◆ **Work request**: Check each line below for the word "Zeedijk", then please report how many lines have it and nothing more.

Segment Start: Material provided

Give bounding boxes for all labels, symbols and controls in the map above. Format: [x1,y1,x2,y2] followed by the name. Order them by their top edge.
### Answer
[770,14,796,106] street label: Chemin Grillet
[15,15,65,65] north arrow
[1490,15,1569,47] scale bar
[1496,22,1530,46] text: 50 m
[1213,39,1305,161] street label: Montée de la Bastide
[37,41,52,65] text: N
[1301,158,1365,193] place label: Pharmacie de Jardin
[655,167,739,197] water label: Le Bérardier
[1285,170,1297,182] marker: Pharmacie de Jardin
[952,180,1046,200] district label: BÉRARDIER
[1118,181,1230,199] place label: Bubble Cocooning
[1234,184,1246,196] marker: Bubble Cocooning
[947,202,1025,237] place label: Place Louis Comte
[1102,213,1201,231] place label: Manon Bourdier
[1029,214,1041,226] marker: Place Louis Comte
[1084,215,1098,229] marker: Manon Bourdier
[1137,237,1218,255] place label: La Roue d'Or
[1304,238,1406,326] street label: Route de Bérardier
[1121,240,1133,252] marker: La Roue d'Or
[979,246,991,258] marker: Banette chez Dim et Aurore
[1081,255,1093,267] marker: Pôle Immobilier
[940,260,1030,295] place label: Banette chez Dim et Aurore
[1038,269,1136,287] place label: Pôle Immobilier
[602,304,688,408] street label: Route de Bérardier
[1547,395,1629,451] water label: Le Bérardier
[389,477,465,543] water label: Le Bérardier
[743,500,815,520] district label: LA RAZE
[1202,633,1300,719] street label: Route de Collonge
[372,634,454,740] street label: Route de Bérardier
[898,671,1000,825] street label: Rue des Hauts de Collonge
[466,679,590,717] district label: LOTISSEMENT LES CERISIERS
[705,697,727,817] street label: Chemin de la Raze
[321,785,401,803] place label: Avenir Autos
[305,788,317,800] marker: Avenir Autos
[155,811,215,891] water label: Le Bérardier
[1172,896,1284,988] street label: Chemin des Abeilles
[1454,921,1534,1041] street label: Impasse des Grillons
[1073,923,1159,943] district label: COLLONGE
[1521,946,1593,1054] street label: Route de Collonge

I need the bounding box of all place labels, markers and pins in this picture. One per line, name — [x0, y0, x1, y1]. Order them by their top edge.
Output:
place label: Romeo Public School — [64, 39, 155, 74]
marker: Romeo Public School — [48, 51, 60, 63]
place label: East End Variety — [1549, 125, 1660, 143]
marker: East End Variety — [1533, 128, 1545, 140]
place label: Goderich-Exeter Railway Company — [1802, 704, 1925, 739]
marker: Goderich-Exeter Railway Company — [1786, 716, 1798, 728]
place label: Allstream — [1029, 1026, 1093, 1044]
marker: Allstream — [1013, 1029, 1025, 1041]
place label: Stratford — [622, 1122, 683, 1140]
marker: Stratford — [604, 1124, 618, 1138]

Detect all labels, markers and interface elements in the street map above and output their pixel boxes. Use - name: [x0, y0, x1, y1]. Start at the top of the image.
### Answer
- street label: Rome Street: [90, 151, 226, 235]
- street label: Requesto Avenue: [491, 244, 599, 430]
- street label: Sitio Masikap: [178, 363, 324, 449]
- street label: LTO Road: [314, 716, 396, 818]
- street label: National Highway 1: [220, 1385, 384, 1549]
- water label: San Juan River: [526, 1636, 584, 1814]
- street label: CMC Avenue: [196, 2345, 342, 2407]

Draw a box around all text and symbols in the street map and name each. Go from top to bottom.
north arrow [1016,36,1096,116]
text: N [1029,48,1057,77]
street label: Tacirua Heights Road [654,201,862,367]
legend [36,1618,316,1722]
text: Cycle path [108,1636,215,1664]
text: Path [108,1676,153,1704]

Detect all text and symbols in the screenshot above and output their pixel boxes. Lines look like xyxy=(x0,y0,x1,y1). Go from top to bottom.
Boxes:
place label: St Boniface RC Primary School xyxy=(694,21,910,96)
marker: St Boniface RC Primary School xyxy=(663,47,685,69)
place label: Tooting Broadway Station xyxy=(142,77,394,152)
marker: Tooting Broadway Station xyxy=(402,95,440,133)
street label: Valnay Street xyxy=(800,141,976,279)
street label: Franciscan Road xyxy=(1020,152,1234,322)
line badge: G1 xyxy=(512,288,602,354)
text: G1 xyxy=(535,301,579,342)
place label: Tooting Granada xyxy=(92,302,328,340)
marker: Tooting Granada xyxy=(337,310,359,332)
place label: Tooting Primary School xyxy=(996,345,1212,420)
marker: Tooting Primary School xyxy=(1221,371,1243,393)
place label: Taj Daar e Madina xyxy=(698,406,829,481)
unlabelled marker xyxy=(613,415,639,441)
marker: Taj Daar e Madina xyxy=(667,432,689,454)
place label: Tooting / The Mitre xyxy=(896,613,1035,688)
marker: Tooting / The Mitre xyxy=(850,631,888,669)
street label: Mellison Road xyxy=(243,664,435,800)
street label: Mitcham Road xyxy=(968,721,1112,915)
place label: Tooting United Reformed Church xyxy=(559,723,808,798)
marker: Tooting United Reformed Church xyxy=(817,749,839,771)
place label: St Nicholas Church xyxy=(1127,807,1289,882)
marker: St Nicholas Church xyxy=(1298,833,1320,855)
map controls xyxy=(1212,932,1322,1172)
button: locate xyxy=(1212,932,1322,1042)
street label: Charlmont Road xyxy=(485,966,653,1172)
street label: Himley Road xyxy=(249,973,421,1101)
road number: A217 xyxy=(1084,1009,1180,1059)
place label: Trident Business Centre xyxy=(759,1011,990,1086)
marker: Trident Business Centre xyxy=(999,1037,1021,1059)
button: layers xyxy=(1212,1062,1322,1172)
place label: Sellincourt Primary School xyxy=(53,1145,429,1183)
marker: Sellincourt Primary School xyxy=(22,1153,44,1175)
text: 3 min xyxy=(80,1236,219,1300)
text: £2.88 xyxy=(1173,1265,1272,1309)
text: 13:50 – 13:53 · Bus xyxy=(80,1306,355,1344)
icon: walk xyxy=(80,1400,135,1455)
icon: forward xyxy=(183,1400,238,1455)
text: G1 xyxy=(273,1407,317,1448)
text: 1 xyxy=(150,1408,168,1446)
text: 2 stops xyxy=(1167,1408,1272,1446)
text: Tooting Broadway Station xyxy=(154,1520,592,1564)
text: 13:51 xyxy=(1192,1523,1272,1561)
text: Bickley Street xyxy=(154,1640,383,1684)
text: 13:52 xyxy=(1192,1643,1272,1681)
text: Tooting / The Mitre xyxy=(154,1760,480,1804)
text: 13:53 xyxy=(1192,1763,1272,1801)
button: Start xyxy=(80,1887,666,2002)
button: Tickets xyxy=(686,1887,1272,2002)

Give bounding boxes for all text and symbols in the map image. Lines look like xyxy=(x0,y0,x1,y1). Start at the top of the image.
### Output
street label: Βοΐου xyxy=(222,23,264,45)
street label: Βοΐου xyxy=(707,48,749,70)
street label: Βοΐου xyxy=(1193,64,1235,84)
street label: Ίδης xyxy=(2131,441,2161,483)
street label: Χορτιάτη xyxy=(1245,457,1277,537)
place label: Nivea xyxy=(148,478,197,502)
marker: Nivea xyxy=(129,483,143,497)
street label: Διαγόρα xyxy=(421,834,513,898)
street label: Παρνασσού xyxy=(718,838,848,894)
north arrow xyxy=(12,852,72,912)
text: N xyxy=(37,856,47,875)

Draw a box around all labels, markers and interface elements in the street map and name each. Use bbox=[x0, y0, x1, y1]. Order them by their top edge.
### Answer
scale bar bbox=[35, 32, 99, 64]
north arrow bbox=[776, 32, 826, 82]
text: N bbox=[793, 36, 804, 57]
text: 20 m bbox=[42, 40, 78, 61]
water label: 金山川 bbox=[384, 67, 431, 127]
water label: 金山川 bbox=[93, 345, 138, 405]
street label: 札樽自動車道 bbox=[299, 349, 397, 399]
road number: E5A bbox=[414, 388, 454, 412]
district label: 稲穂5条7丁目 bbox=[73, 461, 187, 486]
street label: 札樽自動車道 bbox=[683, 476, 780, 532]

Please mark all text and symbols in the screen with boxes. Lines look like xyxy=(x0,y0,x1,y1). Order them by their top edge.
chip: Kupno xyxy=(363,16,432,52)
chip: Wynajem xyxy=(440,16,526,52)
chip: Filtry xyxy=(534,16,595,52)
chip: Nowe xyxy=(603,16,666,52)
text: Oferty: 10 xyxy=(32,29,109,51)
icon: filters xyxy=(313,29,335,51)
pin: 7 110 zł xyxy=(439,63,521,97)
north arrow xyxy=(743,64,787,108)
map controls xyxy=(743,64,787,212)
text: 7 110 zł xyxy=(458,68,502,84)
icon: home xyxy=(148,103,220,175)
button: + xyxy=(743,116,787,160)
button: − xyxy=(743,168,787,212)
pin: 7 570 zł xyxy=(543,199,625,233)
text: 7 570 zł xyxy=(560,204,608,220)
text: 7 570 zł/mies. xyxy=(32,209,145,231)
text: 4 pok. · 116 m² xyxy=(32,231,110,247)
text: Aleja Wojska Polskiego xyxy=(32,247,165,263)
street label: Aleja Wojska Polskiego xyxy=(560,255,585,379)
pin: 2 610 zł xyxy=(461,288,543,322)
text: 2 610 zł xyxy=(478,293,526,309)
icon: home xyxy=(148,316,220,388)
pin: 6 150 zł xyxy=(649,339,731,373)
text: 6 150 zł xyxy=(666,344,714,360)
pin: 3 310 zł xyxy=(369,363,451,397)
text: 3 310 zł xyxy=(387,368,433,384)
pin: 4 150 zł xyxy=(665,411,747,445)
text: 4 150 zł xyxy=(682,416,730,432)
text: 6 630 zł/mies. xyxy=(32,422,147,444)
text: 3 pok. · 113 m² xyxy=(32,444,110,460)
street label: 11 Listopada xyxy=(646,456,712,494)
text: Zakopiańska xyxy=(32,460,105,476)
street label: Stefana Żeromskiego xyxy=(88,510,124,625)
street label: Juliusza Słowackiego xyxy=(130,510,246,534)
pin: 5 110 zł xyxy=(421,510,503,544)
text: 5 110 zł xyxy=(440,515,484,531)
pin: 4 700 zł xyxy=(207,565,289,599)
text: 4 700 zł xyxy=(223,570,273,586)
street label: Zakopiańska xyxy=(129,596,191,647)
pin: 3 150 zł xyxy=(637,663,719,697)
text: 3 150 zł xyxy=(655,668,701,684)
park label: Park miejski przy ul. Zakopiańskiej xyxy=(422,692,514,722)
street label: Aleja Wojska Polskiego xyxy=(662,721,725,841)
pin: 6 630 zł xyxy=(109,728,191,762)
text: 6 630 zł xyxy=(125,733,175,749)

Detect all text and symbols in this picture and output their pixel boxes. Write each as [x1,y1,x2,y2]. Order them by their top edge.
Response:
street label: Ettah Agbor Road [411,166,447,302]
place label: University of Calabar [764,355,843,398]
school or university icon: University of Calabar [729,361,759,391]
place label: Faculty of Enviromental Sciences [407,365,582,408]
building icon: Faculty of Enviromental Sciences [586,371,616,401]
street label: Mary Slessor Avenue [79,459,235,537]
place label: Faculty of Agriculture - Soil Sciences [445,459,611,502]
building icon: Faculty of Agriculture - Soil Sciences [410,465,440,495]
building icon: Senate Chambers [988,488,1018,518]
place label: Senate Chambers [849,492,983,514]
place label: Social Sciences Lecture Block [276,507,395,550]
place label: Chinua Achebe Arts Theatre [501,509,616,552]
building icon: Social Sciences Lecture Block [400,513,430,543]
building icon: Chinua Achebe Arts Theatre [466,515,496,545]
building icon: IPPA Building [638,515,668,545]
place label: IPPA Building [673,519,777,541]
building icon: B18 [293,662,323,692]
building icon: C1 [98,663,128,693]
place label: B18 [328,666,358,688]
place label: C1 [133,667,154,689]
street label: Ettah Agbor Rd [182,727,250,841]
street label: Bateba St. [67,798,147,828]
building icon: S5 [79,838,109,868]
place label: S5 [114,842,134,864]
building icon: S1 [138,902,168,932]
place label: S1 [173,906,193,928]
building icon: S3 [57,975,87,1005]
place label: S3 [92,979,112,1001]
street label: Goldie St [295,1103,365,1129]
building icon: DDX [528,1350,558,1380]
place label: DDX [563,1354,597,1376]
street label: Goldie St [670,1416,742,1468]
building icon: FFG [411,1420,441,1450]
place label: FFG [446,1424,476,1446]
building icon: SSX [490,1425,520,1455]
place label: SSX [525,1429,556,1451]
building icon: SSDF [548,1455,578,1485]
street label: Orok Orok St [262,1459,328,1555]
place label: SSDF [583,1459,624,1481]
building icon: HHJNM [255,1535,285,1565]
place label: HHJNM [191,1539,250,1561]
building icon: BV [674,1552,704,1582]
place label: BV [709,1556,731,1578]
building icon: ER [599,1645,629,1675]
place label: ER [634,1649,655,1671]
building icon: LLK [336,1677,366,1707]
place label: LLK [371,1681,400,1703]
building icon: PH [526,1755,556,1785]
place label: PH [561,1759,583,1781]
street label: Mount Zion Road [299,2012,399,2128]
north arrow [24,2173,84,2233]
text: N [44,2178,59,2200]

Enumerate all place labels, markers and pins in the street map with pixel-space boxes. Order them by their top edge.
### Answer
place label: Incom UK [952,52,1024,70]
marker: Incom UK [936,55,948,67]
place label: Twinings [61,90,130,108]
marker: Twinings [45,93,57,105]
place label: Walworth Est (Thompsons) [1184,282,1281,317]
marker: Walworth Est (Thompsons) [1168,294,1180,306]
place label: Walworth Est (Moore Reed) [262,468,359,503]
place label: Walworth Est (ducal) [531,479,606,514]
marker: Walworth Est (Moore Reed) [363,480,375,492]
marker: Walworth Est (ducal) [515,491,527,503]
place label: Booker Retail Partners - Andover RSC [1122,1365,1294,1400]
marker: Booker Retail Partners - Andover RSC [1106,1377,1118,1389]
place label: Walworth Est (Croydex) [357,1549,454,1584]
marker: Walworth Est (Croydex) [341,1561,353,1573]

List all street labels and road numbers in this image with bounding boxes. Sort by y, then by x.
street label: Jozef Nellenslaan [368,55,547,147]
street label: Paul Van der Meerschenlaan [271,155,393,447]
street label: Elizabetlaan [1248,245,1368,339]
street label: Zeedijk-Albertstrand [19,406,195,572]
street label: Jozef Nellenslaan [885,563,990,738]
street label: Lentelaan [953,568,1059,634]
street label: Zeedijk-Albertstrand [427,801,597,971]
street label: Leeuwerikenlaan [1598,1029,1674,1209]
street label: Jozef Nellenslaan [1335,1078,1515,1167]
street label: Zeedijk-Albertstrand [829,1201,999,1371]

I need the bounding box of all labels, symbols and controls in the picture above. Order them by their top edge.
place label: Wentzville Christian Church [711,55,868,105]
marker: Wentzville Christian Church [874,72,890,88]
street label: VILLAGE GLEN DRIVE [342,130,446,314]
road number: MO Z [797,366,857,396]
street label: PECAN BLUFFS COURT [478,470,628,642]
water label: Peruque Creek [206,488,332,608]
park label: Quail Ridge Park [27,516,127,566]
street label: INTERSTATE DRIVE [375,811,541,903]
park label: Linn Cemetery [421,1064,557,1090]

Segment End: Material provided

◆ **Solution to this task**: 3